Given text:
• • • • •

NOTES TO CONSOLIDATED FINANCIAL STATEMENTS (Unaudited)

SEPTEMBER 30, 2012 

(dollars in tables in thousands, except share data)

 

Securities Valuation

 

As of September 30, 2012, Newcastle’s securities valuation methodology and results are further detailed as follows:

 

           Fair Value 
   Outstanding   Amortized           Internal     
   Face   Cost   Multiple   Single   Pricing     
Asset Type  Amount (A)   Basis (B)   Quotes (C)   Quote (D)   Models (E)   Total 
                         
CMBS  $484,684   $346,736   $296,337   $32,751   $48,664   $377,752 
REIT debt   87,700    86,916    22,747    70,313        93,060 
ABS - subprime   438,269    241,693    185,490    35,326    39,623    260,439 
ABS - other real estate   10,208    1,915        854    722    1,576 
FNMA / FHLMC   534,801    572,356    511,248    65,884        577,132 
CDO   203,707    67,190    3,960    60,970    5,471    70,401 
Total  $1,759,369   $1,316,806   $1,019,782   $266,098   $94,480   $1,380,360 

 

(A) Net of incurred losses
(B) Net of discounts (or gross of premiums) and after OTTI, including impairment taken during the period ended September 30, 2012.
(C) Management generally obtained pricing service quotations or broker quotations from two sources, one of which was generally the seller (the party that sold us the security). Management selected one of the quotes received as being most representative of fair value and did not use an average of the quotes. Even if Newcastle receives two or more quotes on a particular security that come from non-selling brokers or pricing services, it does not use an average because management believes using an actual quote more closely represents a transactable price for the security than an average level. Furthermore, in some cases there is a wide disparity between the quotes Newcastle receives. Management believes using an average of the quotes in these cases would generally not represent the fair value of the asset. Based on Newcastle’s own fair value analysis using internal models, management selects one of the quotes which is believed to more accurately reflect fair value. Newcastle never adjusts quotes received. These quotations are generally received via email and contain disclaimers which state that they are “indicative” and not “actionable” – meaning that the party giving the quotation is not bound to actually purchase the security at the quoted price.

• • • • •

Records for processing:
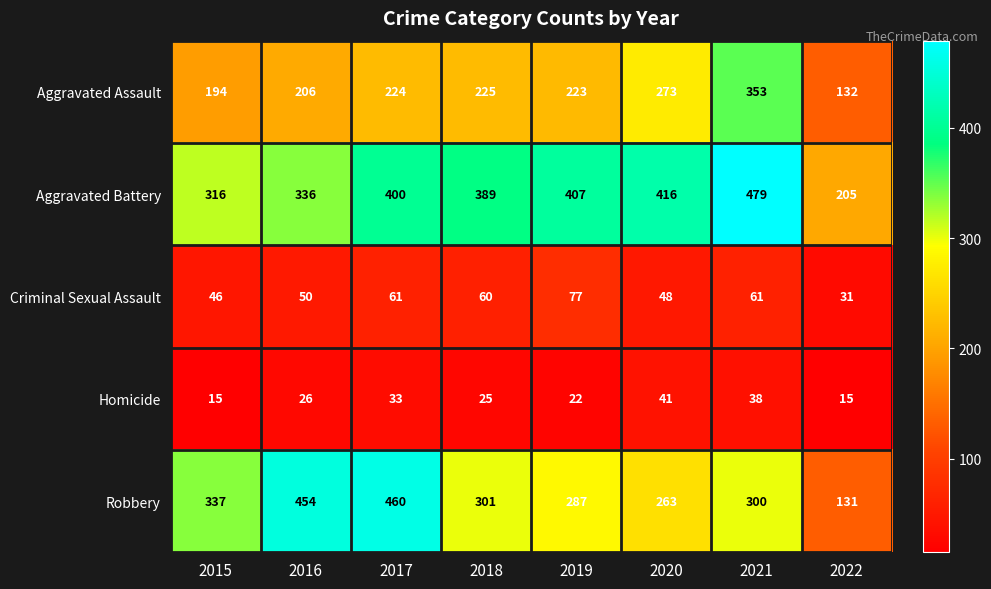

Which category has the highest value in the Robbery series?

2017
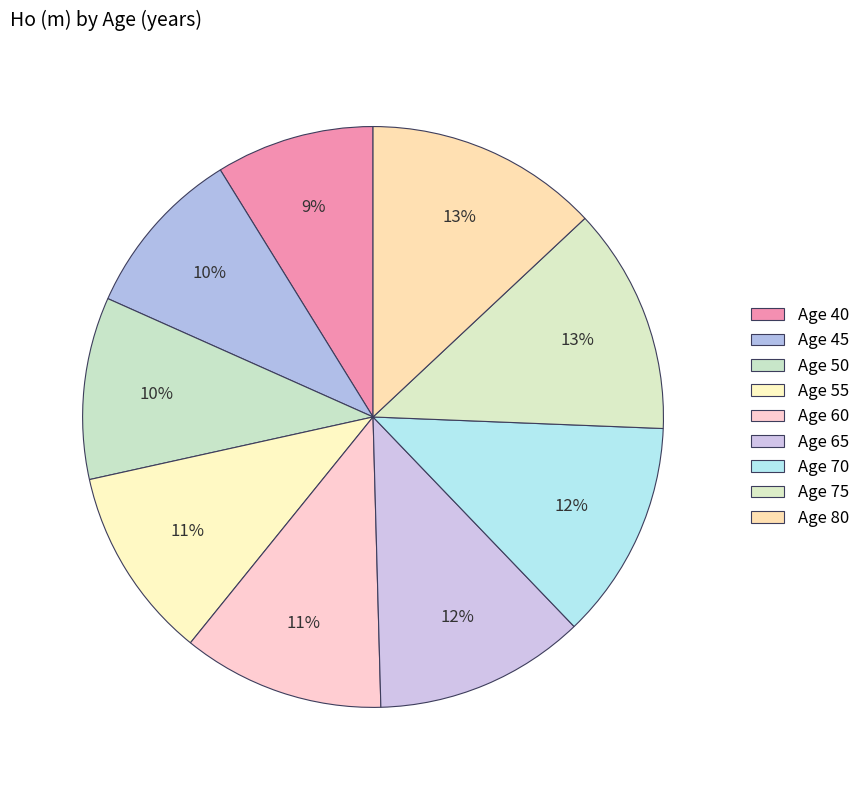

Is there a majority slice in this chart?

No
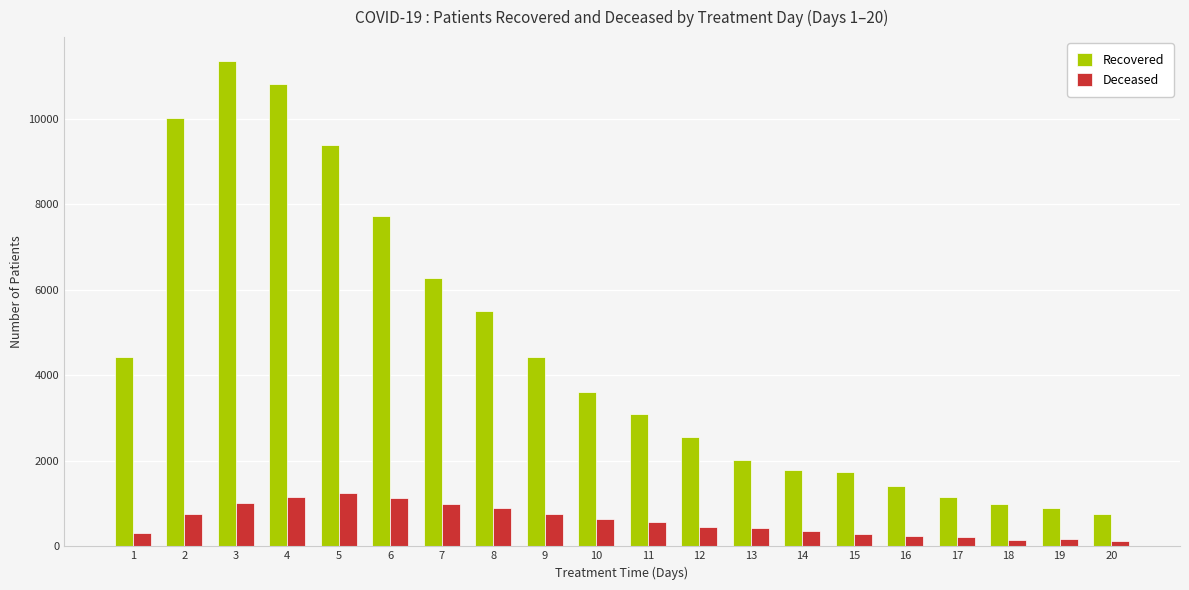

At which label does Recovered reach its peak?

3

• • • • •

Exercise tasks:
**1)** In the securities valuation note, rewrite the part that opens with the words containing "(A) Net of incurred" and closes with "September 30, 2012.", substituting "write-down" for "impairment".
**2)** Copy word for word the part of the records that opens with the line containing "Is there a majority slice in this chart?" and runs through the end of the records, both ends included. Omit the pictures from your answer.

Task solutions:
**1)**
(A) Net of incurred losses
(B) Net of discounts (or gross of premiums) and after OTTI, including write-down taken during the period ended September 30, 2012.

**2)**
Is there a majority slice in this chart?

No

At which label does Recovered reach its peak?

3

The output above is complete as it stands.